Life Insurance Trusts

A trust funded partly or wholly by life insurance policy contracts – often referred to as Crummey Trusts.


Living Trust/Grantor Trusts

Funded living trusts are commonly used to avoid the costs and delays of probate because the property transferred into the trust during lifetime remains under the control of the trustee after death, without court involvement. Living trusts are also called inter vivos trusts.

For purposes of the income taxation of trusts and estates, a trust in which the grantor or a third party, because of certain rights to income or principal or certain power over the disposition of income and principal, is treated as the owner of the trust and taxed on the income thereof. Consequently, a grantor trust is not treated as a separate entity for income tax purposes unless the trust is irrevocable.

Living/Grantor Trusts may be: revocable (can be revoked, amended or changed in the sole discretion of the person creating the trust) or irrevocable (cannot be revoked, amended or changed, except under restricted circumstances).


Nominee Real Estate Trust

A common estate and gift planning vehicle that provides ease of transferability of ownership that is particularly helpful when gifting valuable property over an extended period of time. Rather than re-record the deed each time a partial interest is transferred from one owner to another, it can be done through an attached Schedule of Beneficial Interests. Also provides anonymity of ownership, thus alleviating some privacy concerns.


Special Needs Trusts

Usually established to provide for the specific needs of a disabled loved one – often for the purpose of preserving government benefits.
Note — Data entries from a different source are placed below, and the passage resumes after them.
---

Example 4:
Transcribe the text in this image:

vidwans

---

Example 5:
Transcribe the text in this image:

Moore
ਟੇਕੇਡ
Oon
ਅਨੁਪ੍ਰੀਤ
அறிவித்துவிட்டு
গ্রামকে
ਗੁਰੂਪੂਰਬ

Structured Settlement Trusts

A type of trust that is usually funded with a lump sum received as the result of a successful legal liability action or other form of structured settlement. The terms of the settlement agreements vary, but typically include clauses that restrict the use of funds and/or pay them out over a specific period of time.


Testamentary Trusts

A trust created by a will, effective only upon the death of the person creating the will. Testamentary trusts are subject to the jurisdiction of local probate and family courts, making the terms, inventory and accountings of such trusts open to public inspection.